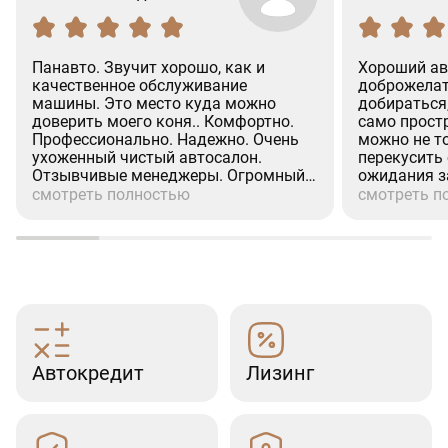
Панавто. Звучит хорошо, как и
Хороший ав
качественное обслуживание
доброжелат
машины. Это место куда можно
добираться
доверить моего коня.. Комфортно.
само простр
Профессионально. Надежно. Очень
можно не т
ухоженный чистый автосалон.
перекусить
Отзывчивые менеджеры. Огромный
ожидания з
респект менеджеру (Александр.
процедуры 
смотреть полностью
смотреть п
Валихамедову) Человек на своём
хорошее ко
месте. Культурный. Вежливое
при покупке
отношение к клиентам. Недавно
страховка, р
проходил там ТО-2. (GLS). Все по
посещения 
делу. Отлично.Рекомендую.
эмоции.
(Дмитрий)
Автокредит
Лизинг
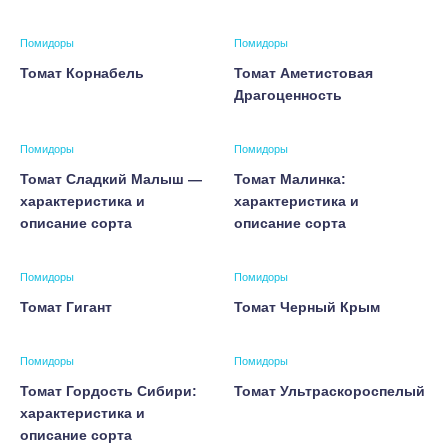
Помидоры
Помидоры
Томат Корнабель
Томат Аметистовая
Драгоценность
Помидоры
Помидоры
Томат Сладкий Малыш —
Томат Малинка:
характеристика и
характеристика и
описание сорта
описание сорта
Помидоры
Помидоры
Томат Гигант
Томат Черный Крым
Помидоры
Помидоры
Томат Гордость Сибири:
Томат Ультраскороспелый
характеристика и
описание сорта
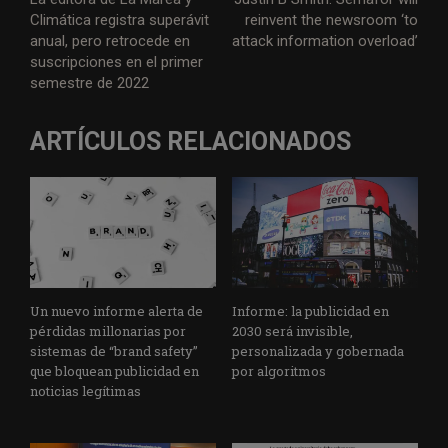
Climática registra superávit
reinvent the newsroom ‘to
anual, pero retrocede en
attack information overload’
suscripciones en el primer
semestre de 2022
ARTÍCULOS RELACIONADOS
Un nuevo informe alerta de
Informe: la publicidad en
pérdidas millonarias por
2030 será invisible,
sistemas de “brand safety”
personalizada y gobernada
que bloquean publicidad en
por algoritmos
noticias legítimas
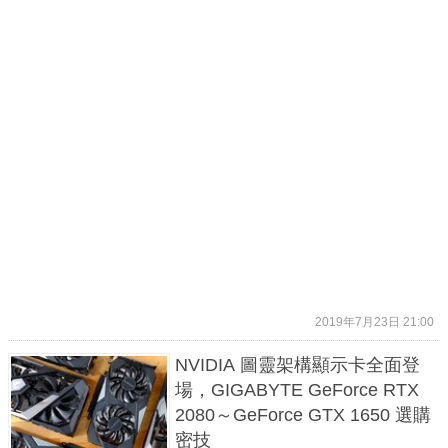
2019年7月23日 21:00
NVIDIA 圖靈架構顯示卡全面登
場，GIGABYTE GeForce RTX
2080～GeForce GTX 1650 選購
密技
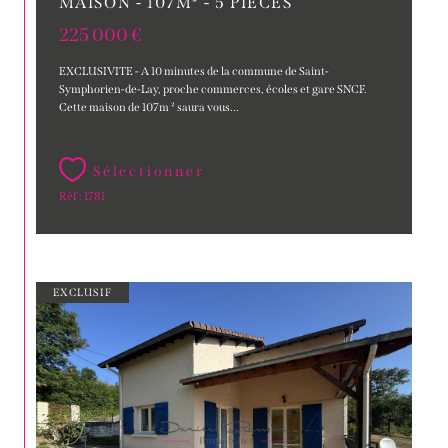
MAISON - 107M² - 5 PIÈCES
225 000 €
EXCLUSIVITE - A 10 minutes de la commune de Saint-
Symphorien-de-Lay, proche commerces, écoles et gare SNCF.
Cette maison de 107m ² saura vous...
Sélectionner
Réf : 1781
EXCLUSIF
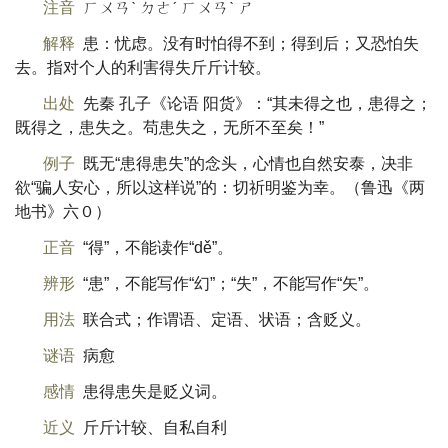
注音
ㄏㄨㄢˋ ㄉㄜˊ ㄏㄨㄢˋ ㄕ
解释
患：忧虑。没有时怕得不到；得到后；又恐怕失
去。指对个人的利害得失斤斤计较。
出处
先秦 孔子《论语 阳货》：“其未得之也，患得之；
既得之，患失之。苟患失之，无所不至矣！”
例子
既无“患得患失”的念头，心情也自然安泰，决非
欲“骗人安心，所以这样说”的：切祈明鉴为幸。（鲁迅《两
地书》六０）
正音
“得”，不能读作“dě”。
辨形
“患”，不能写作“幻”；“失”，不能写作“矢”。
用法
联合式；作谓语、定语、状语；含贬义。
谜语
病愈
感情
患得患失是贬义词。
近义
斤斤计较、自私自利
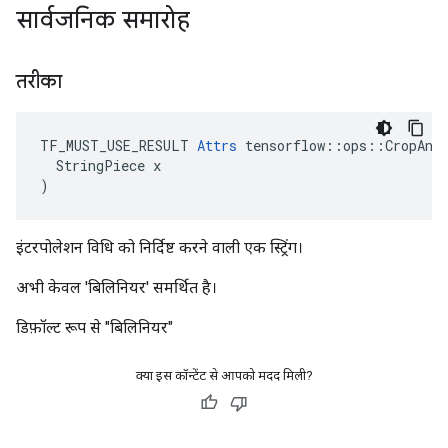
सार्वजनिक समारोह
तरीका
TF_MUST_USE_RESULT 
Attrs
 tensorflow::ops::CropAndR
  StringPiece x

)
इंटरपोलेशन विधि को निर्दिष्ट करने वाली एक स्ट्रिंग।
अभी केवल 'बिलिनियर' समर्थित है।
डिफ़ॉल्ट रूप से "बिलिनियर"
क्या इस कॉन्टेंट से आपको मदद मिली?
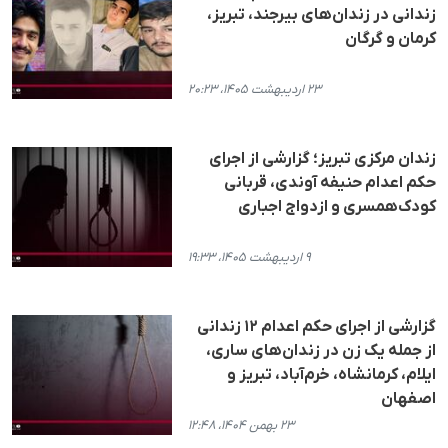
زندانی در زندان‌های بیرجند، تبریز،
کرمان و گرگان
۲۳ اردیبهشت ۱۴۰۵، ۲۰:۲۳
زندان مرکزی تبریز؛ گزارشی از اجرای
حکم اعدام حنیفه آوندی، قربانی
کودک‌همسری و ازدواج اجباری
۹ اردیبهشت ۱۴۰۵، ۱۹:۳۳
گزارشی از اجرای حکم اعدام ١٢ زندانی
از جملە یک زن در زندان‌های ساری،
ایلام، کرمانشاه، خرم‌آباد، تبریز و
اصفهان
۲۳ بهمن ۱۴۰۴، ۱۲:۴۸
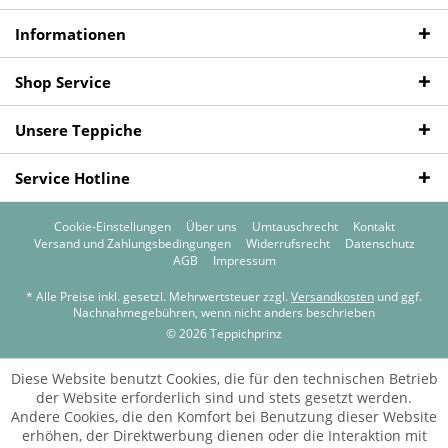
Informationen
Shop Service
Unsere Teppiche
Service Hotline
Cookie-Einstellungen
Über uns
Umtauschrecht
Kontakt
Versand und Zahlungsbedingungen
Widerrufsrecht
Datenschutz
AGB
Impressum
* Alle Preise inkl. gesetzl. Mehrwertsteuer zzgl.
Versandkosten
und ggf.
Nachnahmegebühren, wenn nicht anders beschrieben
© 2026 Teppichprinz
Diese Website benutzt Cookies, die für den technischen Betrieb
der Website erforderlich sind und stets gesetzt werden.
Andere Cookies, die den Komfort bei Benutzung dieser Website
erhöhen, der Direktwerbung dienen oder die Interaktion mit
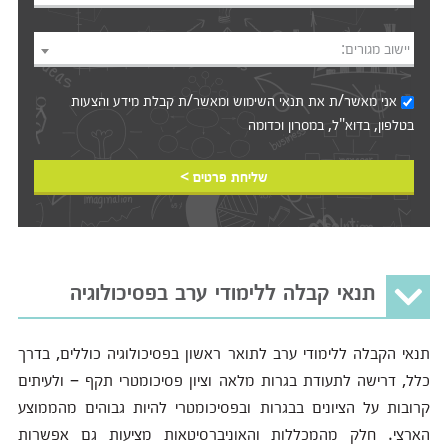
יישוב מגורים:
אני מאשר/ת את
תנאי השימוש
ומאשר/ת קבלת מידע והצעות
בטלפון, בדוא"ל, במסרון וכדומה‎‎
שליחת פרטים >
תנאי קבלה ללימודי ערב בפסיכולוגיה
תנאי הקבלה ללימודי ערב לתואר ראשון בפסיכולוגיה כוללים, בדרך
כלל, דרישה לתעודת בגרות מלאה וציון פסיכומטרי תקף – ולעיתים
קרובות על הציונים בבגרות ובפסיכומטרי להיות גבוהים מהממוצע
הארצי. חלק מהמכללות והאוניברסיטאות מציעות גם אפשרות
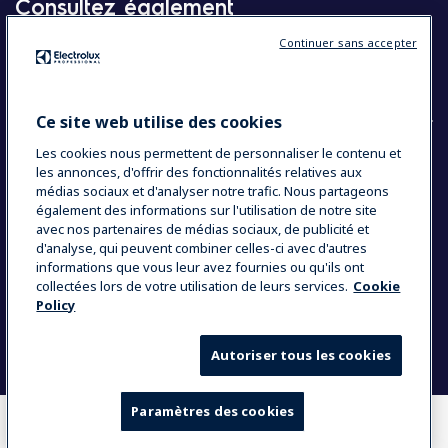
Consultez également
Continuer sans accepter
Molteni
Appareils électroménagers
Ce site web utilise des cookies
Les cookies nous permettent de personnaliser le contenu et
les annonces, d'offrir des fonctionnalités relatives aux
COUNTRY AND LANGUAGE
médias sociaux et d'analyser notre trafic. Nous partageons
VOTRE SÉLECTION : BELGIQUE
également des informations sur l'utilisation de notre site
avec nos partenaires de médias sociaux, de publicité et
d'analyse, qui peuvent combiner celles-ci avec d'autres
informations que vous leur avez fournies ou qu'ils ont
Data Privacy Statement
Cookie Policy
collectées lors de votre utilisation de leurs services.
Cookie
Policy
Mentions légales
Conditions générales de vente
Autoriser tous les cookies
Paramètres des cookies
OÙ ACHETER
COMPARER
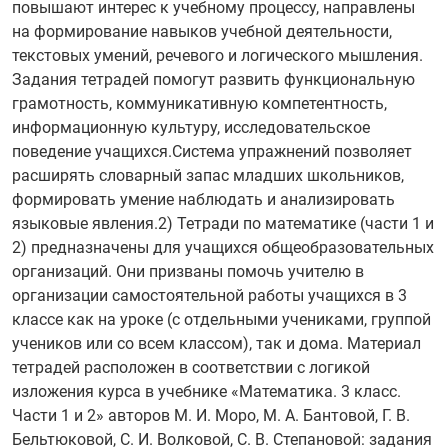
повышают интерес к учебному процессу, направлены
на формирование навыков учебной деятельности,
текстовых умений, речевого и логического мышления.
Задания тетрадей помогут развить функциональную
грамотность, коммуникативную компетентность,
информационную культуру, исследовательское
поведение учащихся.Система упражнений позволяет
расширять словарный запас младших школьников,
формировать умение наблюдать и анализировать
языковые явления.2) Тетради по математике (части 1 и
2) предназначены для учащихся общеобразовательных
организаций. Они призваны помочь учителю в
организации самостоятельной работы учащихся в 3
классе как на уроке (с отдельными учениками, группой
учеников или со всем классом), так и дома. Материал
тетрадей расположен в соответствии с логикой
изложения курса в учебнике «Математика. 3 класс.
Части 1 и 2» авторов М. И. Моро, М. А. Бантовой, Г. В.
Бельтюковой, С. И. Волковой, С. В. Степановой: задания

#### [Exercise requirements]
Repeat every line of text in all of the data above with no changes, and leave the pictures out of your answer.

#### [Task output]
Панавто. Звучит хорошо, как и
Хороший ав
качественное обслуживание
доброжелат
машины. Это место куда можно
добираться
доверить моего коня.. Комфортно.
само простр
Профессионально. Надежно. Очень
можно не т
ухоженный чистый автосалон.
перекусить
Отзывчивые менеджеры. Огромный
ожидания з
респект менеджеру (Александр.
процедуры 
смотреть полностью
смотреть п
Валихамедову) Человек на своём
хорошее ко
месте. Культурный. Вежливое
при покупке
отношение к клиентам. Недавно
страховка, р
проходил там ТО-2. (GLS). Все по
посещения 
делу. Отлично.Рекомендую.
эмоции.
(Дмитрий)
Автокредит
Лизинг
Помидоры
Помидоры
Томат Корнабель
Томат Аметистовая
Драгоценность
Помидоры
Помидоры
Томат Сладкий Малыш —
Томат Малинка:
характеристика и
характеристика и
описание сорта
описание сорта
Помидоры
Помидоры
Томат Гигант
Томат Черный Крым
Помидоры
Помидоры
Томат Гордость Сибири:
Томат Ультраскороспелый
характеристика и
описание сорта
Climática registra superávit
reinvent the newsroom ‘to
anual, pero retrocede en
attack information overload’
suscripciones en el primer
semestre de 2022
ARTÍCULOS RELACIONADOS
Un nuevo informe alerta de
Informe: la publicidad en
pérdidas millonarias por
2030 será invisible,
sistemas de “brand safety”
personalizada y gobernada
que bloquean publicidad en
por algoritmos
noticias legítimas
2019年7月23日 21:00
NVIDIA 圖靈架構顯示卡全面登
場，GIGABYTE GeForce RTX
2080～GeForce GTX 1650 選購
密技
MAISON - 107M² - 5 PIÈCES
225 000 €
EXCLUSIVITE - A 10 minutes de la commune de Saint-
Symphorien-de-Lay, proche commerces, écoles et gare SNCF.
Cette maison de 107m ² saura vous...
Sélectionner
Réf : 1781
EXCLUSIF
注音
ㄏㄨㄢˋ ㄉㄜˊ ㄏㄨㄢˋ ㄕ
解释
患：忧虑。没有时怕得不到；得到后；又恐怕失
去。指对个人的利害得失斤斤计较。
出处
先秦 孔子《论语 阳货》：“其未得之也，患得之；
既得之，患失之。苟患失之，无所不至矣！”
例子
既无“患得患失”的念头，心情也自然安泰，决非
欲“骗人安心，所以这样说”的：切祈明鉴为幸。（鲁迅《两
地书》六０）
正音
“得”，不能读作“dě”。
辨形
“患”，不能写作“幻”；“失”，不能写作“矢”。
用法
联合式；作谓语、定语、状语；含贬义。
谜语
病愈
感情
患得患失是贬义词。
近义
斤斤计较、自私自利
सार्वजनिक समारोह
तरीका
TF_MUST_USE_RESULT 
Attrs
 tensorflow::ops::CropAndR
  StringPiece x

)
इंटरपोलेशन विधि को निर्दिष्ट करने वाली एक स्ट्रिंग।
अभी केवल 'बिलिनियर' समर्थित है।
डिफ़ॉल्ट रूप से "बिलिनियर"
क्या इस कॉन्टेंट से आपको मदद मिली?
زندانی در زندان‌های بیرجند، تبریز،
کرمان و گرگان
۲۳ اردیبهشت ۱۴۰۵، ۲۰:۲۳
زندان مرکزی تبریز؛ گزارشی از اجرای
حکم اعدام حنیفه آوندی، قربانی
کودک‌همسری و ازدواج اجباری
۹ اردیبهشت ۱۴۰۵، ۱۹:۳۳
گزارشی از اجرای حکم اعدام ١٢ زندانی
از جملە یک زن در زندان‌های ساری،
ایلام، کرمانشاه، خرم‌آباد، تبریز و
اصفهان
۲۳ بهمن ۱۴۰۴، ۱۲:۴۸
Informationen
Shop Service
Unsere Teppiche
Service Hotline
Cookie-Einstellungen
Über uns
Umtauschrecht
Kontakt
Versand und Zahlungsbedingungen
Widerrufsrecht
Datenschutz
AGB
Impressum
* Alle Preise inkl. gesetzl. Mehrwertsteuer zzgl.
Versandkosten
und ggf.
Nachnahmegebühren, wenn nicht anders beschrieben
© 2026 Teppichprinz
Diese Website benutzt Cookies, die für den technischen Betrieb
der Website erforderlich sind und stets gesetzt werden.
Andere Cookies, die den Komfort bei Benutzung dieser Website
erhöhen, der Direktwerbung dienen oder die Interaktion mit
יישוב מגורים:
אני מאשר/ת את
תנאי השימוש
ומאשר/ת קבלת מידע והצעות
בטלפון, בדוא"ל, במסרון וכדומה‎‎
שליחת פרטים >
תנאי קבלה ללימודי ערב בפסיכולוגיה
תנאי הקבלה ללימודי ערב לתואר ראשון בפסיכולוגיה כוללים, בדרך
כלל, דרישה לתעודת בגרות מלאה וציון פסיכומטרי תקף – ולעיתים
קרובות על הציונים בבגרות ובפסיכומטרי להיות גבוהים מהממוצע
הארצי. חלק מהמכללות והאוניברסיטאות מציעות גם אפשרות
Consultez également
Continuer sans accepter
Molteni
Appareils électroménagers
Ce site web utilise des cookies
Les cookies nous permettent de personnaliser le contenu et
les annonces, d'offrir des fonctionnalités relatives aux
COUNTRY AND LANGUAGE
médias sociaux et d'analyser notre trafic. Nous partageons
VOTRE SÉLECTION : BELGIQUE
également des informations sur l'utilisation de notre site
avec nos partenaires de médias sociaux, de publicité et
d'analyse, qui peuvent combiner celles-ci avec d'autres
informations que vous leur avez fournies ou qu'ils ont
Data Privacy Statement
Cookie Policy
collectées lors de votre utilisation de leurs services.
Cookie
Policy
Mentions légales
Conditions générales de vente
Autoriser tous les cookies
Paramètres des cookies
OÙ ACHETER
COMPARER
повышают интерес к учебному процессу, направлены
на формирование навыков учебной деятельности,
текстовых умений, речевого и логического мышления.
Задания тетрадей помогут развить функциональную
грамотность, коммуникативную компетентность,
информационную культуру, исследовательское
поведение учащихся.Система упражнений позволяет
расширять словарный запас младших школьников,
формировать умение наблюдать и анализировать
языковые явления.2) Тетради по математике (части 1 и
2) предназначены для учащихся общеобразовательных
организаций. Они призваны помочь учителю в
организации самостоятельной работы учащихся в 3
классе как на уроке (с отдельными учениками, группой
учеников или со всем классом), так и дома. Материал
тетрадей расположен в соответствии с логикой
изложения курса в учебнике «Математика. 3 класс.
Части 1 и 2» авторов М. И. Моро, М. А. Бантовой, Г. В.
Бельтюковой, С. И. Волковой, С. В. Степановой: задания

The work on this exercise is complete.